* [Entries shown]
※

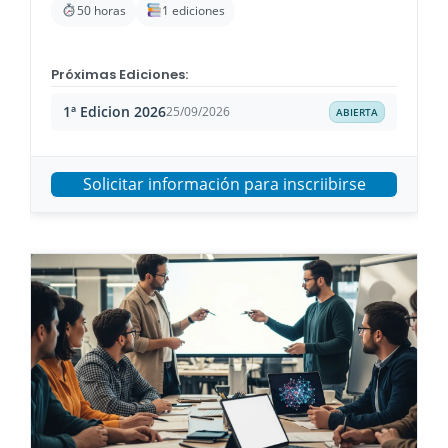
50 horas
1 ediciones
Próximas Ediciones:
1ª Edicion 2026
25/09/2026
ABIERTA
Solicitar información para inscriibirse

※

* [Job] Can you copy every line of text in the rows above word for word, leaving out the pictures?

* [Response to this task]
50 horas
1 ediciones
Próximas Ediciones:
1ª Edicion 2026
25/09/2026
ABIERTA
Solicitar información para inscriibirse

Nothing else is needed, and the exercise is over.